The northern part, near the Romford Road was at one time also known as Gypsy Lane as it was used by gypsies until the area urbanised in the 19th century. The southern extension, which originally terminated in the marshes to the south, was known as Blind Lane, but renamed to Boundary Road and Boundary Lane as there was another Blind Lane in the area, and to reflect it position on the parish and borough boundary between East and West Ham.

==Anne Boleyn and Mahatma Gandhi==
The local tradition is that Anne Boleyn, second wife of Henry VIII, lived at Green Street House and that the King would visit to court her. There isn't any documentary evidence to support this, and there are grounds to believe it to be mistaken.

In 1931 Gandhi visited London for a period of 3 months for talks on the future of India, he based himself at Kingsley Hall in Bromley-by-Bow and was enthusiastically received by East Enders.
It is said that he attended several West Ham games during his stay and visited the Boleyn Tavern where he drank cream soda while discussing football and radical politics with local people.

Gandhi was a keen football fan, establishing three teams in South Africa, and already had a strong connection to West Ham United through his friendship with its founder, Arnold Hills, while living in London completing his law studies in 1888–91. During this period Hills brought the young Gandhi onto the executive committee of the London Vegetarian Society. During his 1931 stay in London, Gandhi would take long early morning walks, and he often used the nearby Sewerbank (or Greenway) between Stratford and Plaistow. Gandhi also met Charlie Chaplin in nearby Canning Town.

==Shopping and Fashion==
Near Upton Park Underground station, the road becomes a regional centre for retail in food, jewellery and fabrics, and the location of Queens Market. The road has an array of shops specialising in primarily South Asian goods, catering to those with strong cultural and familiar ties to Bangladesh, India and Pakistan. The street also has a smaller yet prominent Afro-Caribbean community culture, reflected in its several food stores specialising in Caribbean and African foods.

In the 21st century, Green Street has become well known for its diversity in fashion.

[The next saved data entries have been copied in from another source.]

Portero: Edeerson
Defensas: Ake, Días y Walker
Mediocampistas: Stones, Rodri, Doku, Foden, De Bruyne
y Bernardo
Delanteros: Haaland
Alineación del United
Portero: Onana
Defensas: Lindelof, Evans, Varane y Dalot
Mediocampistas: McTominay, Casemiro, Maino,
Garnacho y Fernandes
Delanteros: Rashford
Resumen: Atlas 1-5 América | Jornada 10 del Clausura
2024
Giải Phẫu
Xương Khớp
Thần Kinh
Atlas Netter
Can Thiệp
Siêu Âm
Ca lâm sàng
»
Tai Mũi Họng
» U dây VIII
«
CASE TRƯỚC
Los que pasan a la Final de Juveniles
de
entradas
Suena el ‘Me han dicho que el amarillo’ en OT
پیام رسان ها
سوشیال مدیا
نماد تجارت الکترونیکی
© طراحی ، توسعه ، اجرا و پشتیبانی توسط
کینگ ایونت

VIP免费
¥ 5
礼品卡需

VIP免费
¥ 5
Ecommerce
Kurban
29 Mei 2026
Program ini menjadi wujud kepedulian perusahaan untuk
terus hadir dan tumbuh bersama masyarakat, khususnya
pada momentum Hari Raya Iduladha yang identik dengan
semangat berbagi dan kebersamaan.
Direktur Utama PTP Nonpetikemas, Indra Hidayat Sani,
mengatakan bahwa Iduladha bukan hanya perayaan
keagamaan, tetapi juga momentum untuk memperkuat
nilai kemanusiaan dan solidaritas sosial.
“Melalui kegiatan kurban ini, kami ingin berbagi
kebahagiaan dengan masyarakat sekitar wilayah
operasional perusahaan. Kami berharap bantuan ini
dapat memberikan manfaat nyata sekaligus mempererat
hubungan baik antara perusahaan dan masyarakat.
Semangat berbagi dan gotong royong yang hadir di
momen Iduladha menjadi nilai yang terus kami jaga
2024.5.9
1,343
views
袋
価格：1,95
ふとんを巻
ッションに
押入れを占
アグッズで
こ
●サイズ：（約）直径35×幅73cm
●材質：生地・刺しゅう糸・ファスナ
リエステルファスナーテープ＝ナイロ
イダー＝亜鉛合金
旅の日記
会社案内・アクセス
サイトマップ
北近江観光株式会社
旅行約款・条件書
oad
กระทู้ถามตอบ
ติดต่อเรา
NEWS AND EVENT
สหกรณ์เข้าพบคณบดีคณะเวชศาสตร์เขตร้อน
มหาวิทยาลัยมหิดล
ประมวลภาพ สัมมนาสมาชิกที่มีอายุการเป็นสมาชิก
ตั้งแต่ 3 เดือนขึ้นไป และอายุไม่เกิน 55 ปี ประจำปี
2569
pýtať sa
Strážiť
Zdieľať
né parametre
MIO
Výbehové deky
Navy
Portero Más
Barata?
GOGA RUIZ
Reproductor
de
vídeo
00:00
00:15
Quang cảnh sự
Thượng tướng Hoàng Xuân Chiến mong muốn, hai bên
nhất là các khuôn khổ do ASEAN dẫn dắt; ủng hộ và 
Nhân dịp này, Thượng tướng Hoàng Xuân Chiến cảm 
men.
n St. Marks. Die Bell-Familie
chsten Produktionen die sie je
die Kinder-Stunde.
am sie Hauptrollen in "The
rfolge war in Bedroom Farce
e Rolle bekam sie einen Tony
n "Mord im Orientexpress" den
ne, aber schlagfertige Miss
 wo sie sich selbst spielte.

This diversity grew after London Mayor, Ken Livingstone expressed that 'the Asian presence within the London's creative industries is a huge asset'. An article written by journalist Larry Ferguson in 2003 encapsulated this and focused on the Fashion designer, Bubs Mahil who ran and continues to run the famous saree house Chiffons London in Green Street, Forest Gate, and has made costumes for Bollywood diva Aishwarya Rai as well as British Prime Minister Tony Blair — who wore her Nehru jacket in India — and his wife, Cherie. In the early 1990s and 21st century she also made headlines for dressing other notable people including Prince Buthalezi, Richard Branson, Mark Ramprakash, Britt Ekland, Parminder Nagra, Gurinder Chadha, Meera Syal, Myleene Klass and Joss Stone.

==Demographics==
The Green Street area is split between three electoral wards, Green Street East, Green Street West and Boleyn; between them, they have a population of 46,980. The Census data for these three wards showed this part of central Newham to be among the most culturally diverse in the UK. In the 1990s, a large amount of Asians moved into the area which gave it the nickname Little India with its bustling Asian stores.

== Governance ==
The Green Street area is part of the Green Street East and Green Street West wards for elections to Newham London Borough Council.

==In popular culture==
The film Green Street and its sequels were named after the street and focussed on a fictional group of football hooligans.